A University of Oklahoma researcher is developing a novel therapy for Alzheimer's disease using "biopharmaceutical proteases" to attack the toxic plaque that builds up in the brain of an Alzheimer's patient-an approach that he predicts will be lower in cost and higher in effectiveness than current therapies.
Peter J. Heinzelman, an associate professor in the Department of Chemical, Biological and Mechanical Engineering, recently received a $75,000 grant from the Oklahoma Center for the Advancement of Science and Technology to pursue this research, which includes the development of a library of biopharmaceutical proteases for public use.
Heinzelman's previous research led to the idea that proteases, or proteins that degrade other proteins, would be more effective as a therapy for Alzheimer's disease than existing approaches. The brain is surrounded by a barrier of cells that allows glucose to pass through but is resistant to drug molecules and therapeutic proteins.
By virtue of a single protease molecule able to degrade thousands of the plaque molecules, these proteases should be capable of delivering a catalytic benefit even if only small amounts pass through the cell barrier surrounding the brain.

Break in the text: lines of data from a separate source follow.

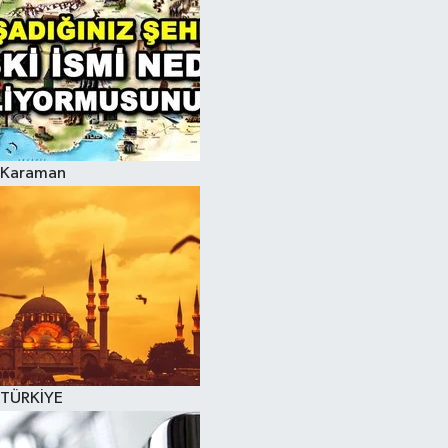
Karaman
TÜRKİYE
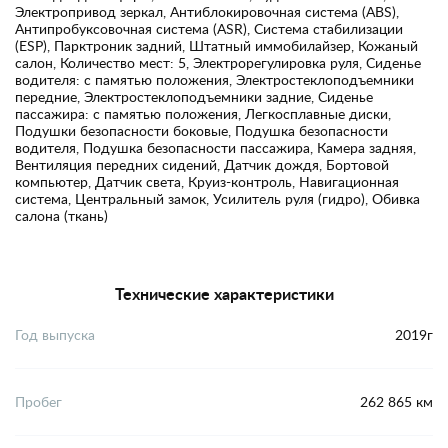
Электропривод зеркал, Антиблокировочная система (ABS),
Антипробуксовочная система (ASR), Система стабилизации
(ESP), Парктроник задний, Штатный иммобилайзер, Кожаный
салон, Количество мест: 5, Электрорегулировка руля, Сиденье
водителя: с памятью положения, Электростеклоподъемники
передние, Электростеклоподъемники задние, Сиденье
пассажира: с памятью положения, Легкосплавные диски,
Подушки безопасности боковые, Подушка безопасности
водителя, Подушка безопасности пассажира, Камера задняя,
Вентиляция передних сидений, Датчик дождя, Бортовой
компьютер, Датчик света, Круиз-контроль, Навигационная
система, Центральный замок, Усилитель руля (гидро), Обивка
салона (ткань)
Технические характеристики
Год выпуска
2019г
Пробег
262 865 км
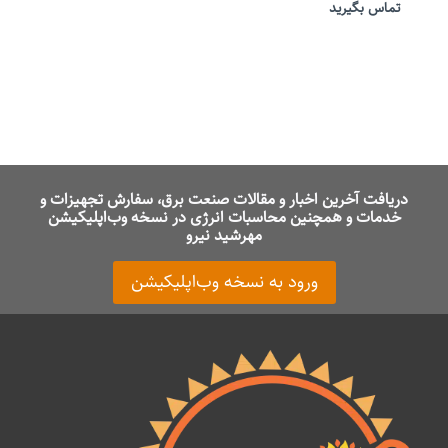
تماس بگیرید
دریافت آخرین اخبار و مقالات صنعت برق، سفارش تجهیزات و
خدمات و همچنین محاسبات انرژی در نسخه وب‌اپلیکیشن
مهرشید نیرو
ورود به نسخه وب‌اپلیکیشن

"Digestive enzymes are promiscuous," says Heinzelman. "We can create catalytic proteases that attack the beta-amyloid plaque that cause neurons in the brain to die. Current therapies use amyloid-binding antibodies that are created by the body or injected to get rid of the plaque, but these antibodies used to attack the problematic Abeta molecules can only bind one time and clear one Abeta molecule, then they are done."
The delivery system is problematic, too. Heinzelman suggests an approach that addresses both therapeutic efficacy and delivery. He wants to re-engineer an existing technology to link proteases with "ferrying" antibodies that can encourage passage of the proteases from the circulation side across the brain cell barrier and into the brain tissue. This approach has been demonstrated in the laboratory.
Another aspect of the OCAST grant is the development of a library of proteases that will be made freely available and could become a powerful tool for the scientific community. Heinzelman is working with researchers from the University of Wisconsin-Madison and the Oklahoma Medical Research Foundation on this grant.